— Consigne —
Reproduisez à l'identique le passage du texte sur la M.J.C. qui va de « Rapidement, 400 à » jusqu'à « tous les sujets. » inclus.

— Texte présenté —
Rapidement, 400 à 500 jeunes, s’approprient la M.J.C., presque journellement. Il y avait beaucoup d’activités, toujours très fréquentées, certaines avec des tournois : Club de poètes, Ciné-club, Labo photo, Echecs, Aéromodélisme, Judo, Baby-foot, Tennis de table, Danses folkloriques, Natation, Coupe-couture, Art floral, Dessin, Théâtre, Catch, Yoga, Volley-ball, Philatélie, Secourisme, Cours d’alphabétisation, Gymnastique volontaire, Cours de bridge, Emaux, Vitraux, Peinture, Poterie, Arts plastiques, Expression libre, Bibliothèque, Discothèque, Décoration, Danses modernes, Espéranto, Archéologie, Audio-visuel, sessions de 6 séances de préparation au mariage (95 jeunes participant à chaque session)… Les séances « la Parole est aux Jeunes », avaient toujours un public d’une centaine de jeunes et permettaient aux usagers d’aborder tous les sujets.

— Données fournies —
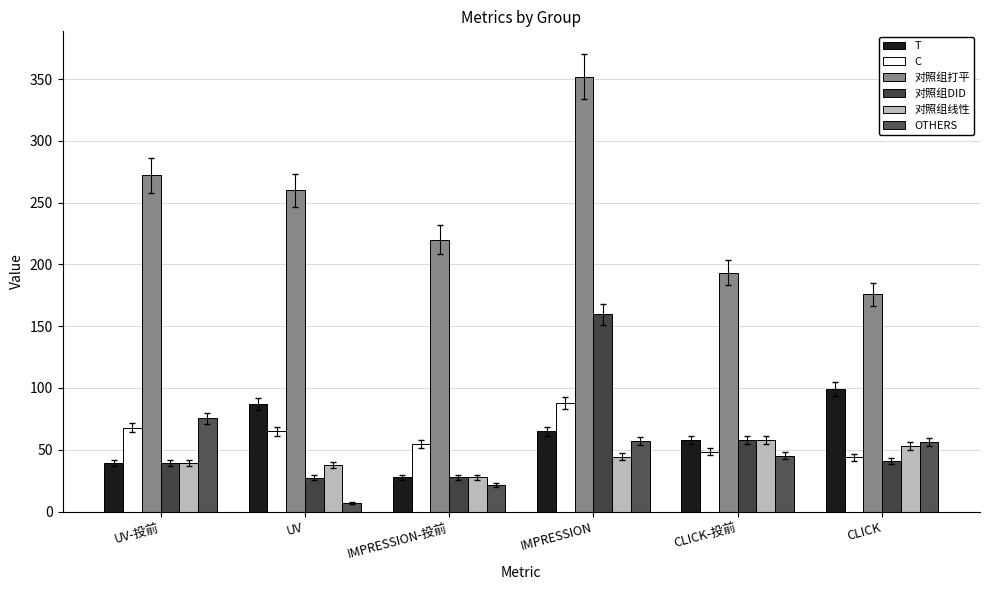

Count the number of data series in this chart.

6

— Corrigé —
Rapidement, 400 à 500 jeunes, s’approprient la M.J.C., presque journellement. Il y avait beaucoup d’activités, toujours très fréquentées, certaines avec des tournois : Club de poètes, Ciné-club, Labo photo, Echecs, Aéromodélisme, Judo, Baby-foot, Tennis de table, Danses folkloriques, Natation, Coupe-couture, Art floral, Dessin, Théâtre, Catch, Yoga, Volley-ball, Philatélie, Secourisme, Cours d’alphabétisation, Gymnastique volontaire, Cours de bridge, Emaux, Vitraux, Peinture, Poterie, Arts plastiques, Expression libre, Bibliothèque, Discothèque, Décoration, Danses modernes, Espéranto, Archéologie, Audio-visuel, sessions de 6 séances de préparation au mariage (95 jeunes participant à chaque session)… Les séances « la Parole est aux Jeunes », avaient toujours un public d’une centaine de jeunes et permettaient aux usagers d’aborder tous les sujets.